Gosh. It seems like it was only yesterday Mr S was in the Manchester conference hall hearing Lord Frost telling attendees how he planned to make Brexit a success. Just ten days ago he enraptured the Adam Smith Institute with his small-state calls for a ‘bit less social distancing and a bit more socialist distancing.’ Now he’s gone, the first major Cabinet resignation since Boris Johnson cleared out Theresa May’s team in July 2019. How has the bombshell – revealed earlier by the Mail on Sunday – gone down in a Tory party still seething from Thursday’s North Shropshire by-election defeat?

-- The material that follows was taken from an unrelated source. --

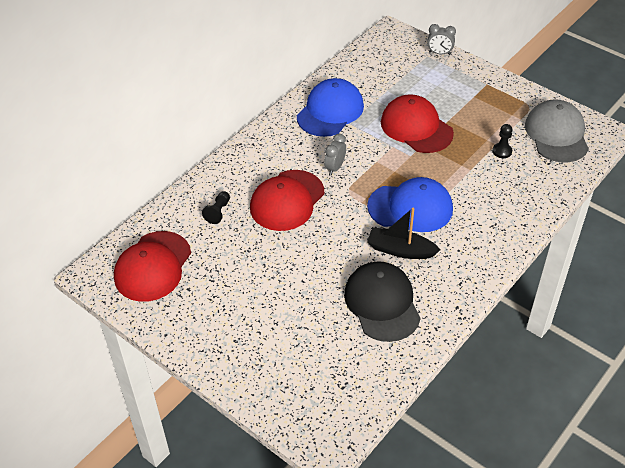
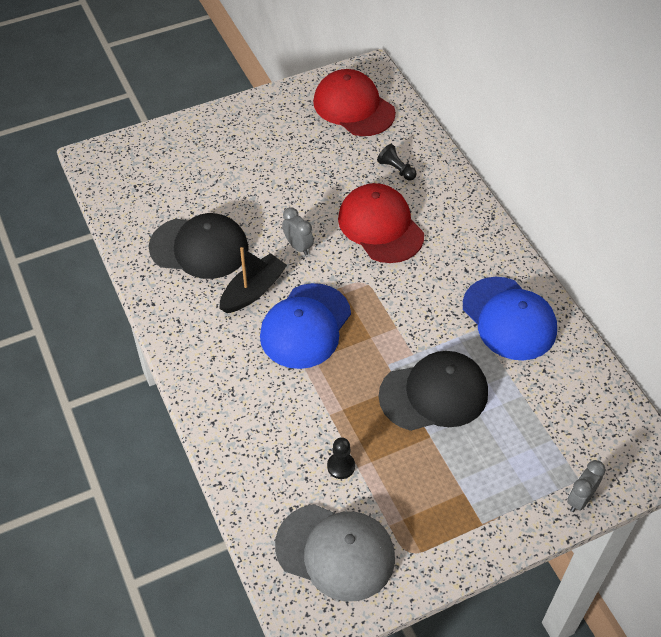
camera: 115 degrees right, 5 degrees up
grey clock [324,134,346,175] -> grey clock moved to [282,207,314,255]
red cap [381,94,454,153] -> black cap [379,351,488,431]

Early indications are of shock and dismay from across the party. The right of the party, which has always regarded Johnson’s Brexit credentials with some wariness, hoped that Frost could keep the Prime Minister on the straight and narrow in the battle to renegotiate the Northern Ireland Protocol and cast off the shackles of the European Court of Justice. That Frost, a lifelong diplomat well-trained in the Brussels jungle, feels he could no longer serve in such a Cabinet, will only to the suspicion and apprehension with which some in the European Research Group now view him. Brexit hardman Steve Baker’s response thus far has been to retweet praise of Frost and add that ‘I have I think the same complaints.’ Ominous stuff for Johnson, given Baker’s track record in effective backbench whipping operations.
Already other MPs have chosen to break cover with even more direct criticisms. Andrew Bridgen, another longtime thorn in the side of successive Tory premiers, has taken to Twitter to claim: ‘The Prime Minister is running out of time and out of friends to deliver on the promises and discipline of a true Conservative government. Lord Frost has made it clear, 100 Conservative backbenchers have made it clear, but most importantly so did the people of North Shropshire.’ New boy Chris Green added: ‘Lord Frost is such a loss to this government. If we can’t persuade people that freedom is the best way forward, we lose.’
Others in the centre of the party are not so wrapped up in the intricacies of Brexit but saw Frost as bringing some much-needed ballast to Johnson’s famously policy-light sloganeering on Europe and everything else. One 2019-er who supported Leave told Mr S the news was simply a ‘disaster for the party, for the Prime Minister and for delivering Brexit. He is a heavyweight who understands the detail and knows how to negotiate. He will not be easily replaced.’ They added that Frost’s departure meant a more ‘May-esque’ Brexit deal was now likely. A second MP replied simply: ‘Gutted.’
Others suggested that his resignation – ostensibly about Covid restrictions and Net Zero – pointed to wider problems in the Downing Street team and the party’s direction of travel. Another MP said: ‘Frost is a conservative and he thinks the government should be more conservative. Boris needs to start governing as a true conservative urgently, not bang on about things that aren’t priorities for Conservative voters. Most couldn’t give a toss about COP.’ They added that Frost’s resignation was just the latest signal of widespread discontent across the party, following the vaccine passports rebellion and the North Shropshire result.
And then there is a smaller rump of Remainers on the left of the party who see Frost’s exit as a chance to reset relations with Brussels and Dublin over the Protocol. Simon Hoare, the chair of the Northern Ireland Affairs Select Committee, has said: ‘Can’t say I’m sorry. He was unsuited to the “doing of politics”, never understood the need for personal rapport or the importance of trust.’ Hoare added that he hoped the successor would be an MP not a peer, enabling them to be grilled in the Commons. Julian Smith, a former Northern Ireland Secretary, tweeted that ‘dogma has run its course’ and ‘the interests of Northern Ireland… now has to be the priority.’
It is that divide in opinion – and the vehemence with which both sides express it – which mean this Christmas is likely to be even less happy for Boris Johnson than his last one.